Project 2: Analyzing the New York Subway Dataset

  • Languages/Skills: Statistics, Python
  • Libraries/Frameworks: Pandas, iPython Notebook, ggplot, Numpy, Scipy, statsmodels

Used data science techniques including data wrangling, applied statistics, machine learning, and effective visualization to answer questions and draw conclusions about subway and weather data for New York City.

Project 3: Wrangle OpenStreetMap Data

  • Languages/Skills: Python, XML, MongoDB, JSON, regex
  • Libraries/Frameworks: iPython Notebook, pymongo

Assessed a portion of the Austin, TX OpenStreetMap data for validity, accuracy, completeness, consistency, and uniformity and then cleaned up problems found in the data.

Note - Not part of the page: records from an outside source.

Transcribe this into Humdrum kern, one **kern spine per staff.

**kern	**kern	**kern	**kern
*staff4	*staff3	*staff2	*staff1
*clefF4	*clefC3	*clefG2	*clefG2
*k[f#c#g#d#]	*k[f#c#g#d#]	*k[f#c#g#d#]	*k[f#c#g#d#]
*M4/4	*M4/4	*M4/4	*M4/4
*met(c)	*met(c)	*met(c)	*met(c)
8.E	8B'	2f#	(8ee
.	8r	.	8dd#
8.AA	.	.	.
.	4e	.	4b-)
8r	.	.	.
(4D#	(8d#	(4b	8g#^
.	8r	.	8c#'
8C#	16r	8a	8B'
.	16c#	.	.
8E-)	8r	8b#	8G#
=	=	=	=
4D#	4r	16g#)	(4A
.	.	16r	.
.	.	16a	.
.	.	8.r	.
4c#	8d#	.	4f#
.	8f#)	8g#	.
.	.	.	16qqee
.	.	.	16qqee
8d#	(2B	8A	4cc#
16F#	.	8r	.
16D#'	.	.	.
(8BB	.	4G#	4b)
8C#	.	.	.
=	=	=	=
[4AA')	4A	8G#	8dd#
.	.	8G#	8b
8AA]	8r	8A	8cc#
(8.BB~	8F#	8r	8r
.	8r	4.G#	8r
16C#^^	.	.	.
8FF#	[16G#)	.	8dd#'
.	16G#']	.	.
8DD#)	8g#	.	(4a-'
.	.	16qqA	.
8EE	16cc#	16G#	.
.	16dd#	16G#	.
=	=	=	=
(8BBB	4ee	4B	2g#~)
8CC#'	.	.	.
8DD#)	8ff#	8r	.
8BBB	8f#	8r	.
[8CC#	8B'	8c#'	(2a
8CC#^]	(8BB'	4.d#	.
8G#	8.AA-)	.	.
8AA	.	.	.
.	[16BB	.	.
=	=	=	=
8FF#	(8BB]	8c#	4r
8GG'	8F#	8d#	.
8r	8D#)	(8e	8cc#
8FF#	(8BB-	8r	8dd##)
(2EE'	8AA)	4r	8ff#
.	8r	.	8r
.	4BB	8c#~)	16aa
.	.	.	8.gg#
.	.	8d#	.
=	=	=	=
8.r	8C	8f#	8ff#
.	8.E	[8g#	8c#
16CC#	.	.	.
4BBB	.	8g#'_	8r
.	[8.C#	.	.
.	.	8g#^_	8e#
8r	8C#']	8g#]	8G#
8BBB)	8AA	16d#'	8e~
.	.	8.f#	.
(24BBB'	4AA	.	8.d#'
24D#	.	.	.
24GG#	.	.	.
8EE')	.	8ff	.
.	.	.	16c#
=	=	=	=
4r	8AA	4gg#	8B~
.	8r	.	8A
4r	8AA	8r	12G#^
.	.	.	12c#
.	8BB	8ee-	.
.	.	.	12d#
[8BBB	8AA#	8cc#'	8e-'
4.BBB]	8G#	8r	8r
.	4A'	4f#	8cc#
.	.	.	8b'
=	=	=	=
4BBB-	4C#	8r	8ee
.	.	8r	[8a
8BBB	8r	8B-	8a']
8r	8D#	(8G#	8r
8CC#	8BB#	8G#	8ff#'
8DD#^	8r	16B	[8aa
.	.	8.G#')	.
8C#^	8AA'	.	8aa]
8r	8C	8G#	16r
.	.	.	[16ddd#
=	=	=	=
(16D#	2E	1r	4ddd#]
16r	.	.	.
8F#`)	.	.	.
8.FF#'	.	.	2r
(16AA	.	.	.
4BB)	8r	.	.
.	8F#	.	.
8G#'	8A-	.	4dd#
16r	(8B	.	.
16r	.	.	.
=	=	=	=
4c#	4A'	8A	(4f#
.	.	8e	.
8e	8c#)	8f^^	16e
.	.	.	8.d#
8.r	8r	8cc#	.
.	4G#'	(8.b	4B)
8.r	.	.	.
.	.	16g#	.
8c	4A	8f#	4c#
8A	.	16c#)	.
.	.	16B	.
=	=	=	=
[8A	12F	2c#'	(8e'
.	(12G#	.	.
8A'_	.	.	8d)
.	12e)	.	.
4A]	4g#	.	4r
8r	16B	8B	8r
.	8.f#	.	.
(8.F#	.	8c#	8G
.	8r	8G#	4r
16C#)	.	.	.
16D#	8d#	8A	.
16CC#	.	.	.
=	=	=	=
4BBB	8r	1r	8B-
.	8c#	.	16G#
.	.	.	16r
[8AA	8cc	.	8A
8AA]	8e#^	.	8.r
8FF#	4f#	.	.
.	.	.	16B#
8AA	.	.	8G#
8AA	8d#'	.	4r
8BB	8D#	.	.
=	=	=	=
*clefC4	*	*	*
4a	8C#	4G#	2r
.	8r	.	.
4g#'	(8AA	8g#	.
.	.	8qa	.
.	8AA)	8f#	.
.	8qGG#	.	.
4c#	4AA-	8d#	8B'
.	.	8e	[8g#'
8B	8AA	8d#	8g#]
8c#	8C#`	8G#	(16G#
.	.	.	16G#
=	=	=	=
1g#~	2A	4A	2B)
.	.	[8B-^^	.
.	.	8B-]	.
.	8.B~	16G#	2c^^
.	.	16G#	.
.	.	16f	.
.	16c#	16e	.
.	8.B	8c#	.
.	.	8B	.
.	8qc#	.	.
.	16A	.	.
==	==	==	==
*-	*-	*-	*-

Project 4: A Brief Foray into Prosper Loan Data

  • Languages/Skills: R
  • Libraries/Frameworks: RStudio, ggplot

This project involved doing exploratory data analysis on a data set containing loans from Prosper between 2005 and 2014. This project is done exclusively using R, and explores univariate, bivariate, and multivariate visualizations of loans in this time period. Ultimately I end with a linear model that attempts to predict how much a lender will lose on a loan given certain borrower characteristics.

Project 5: Classifying and Predicting Enron Persons of Interest

  • Languages/Skills: Python
  • Libraries/Frameworks: Scikit-Learn

In this project, I delve into the email corpus from the infamous Enron. The goal is to use the email and financial data from known Enron persons of interest to try and see if anyone else warrants investigation. To do this I will use various machine learning algorithms and assessment methods to classify known POIs, then use the classifier to try to classify other employees as either possible persons of interest or just regular employees.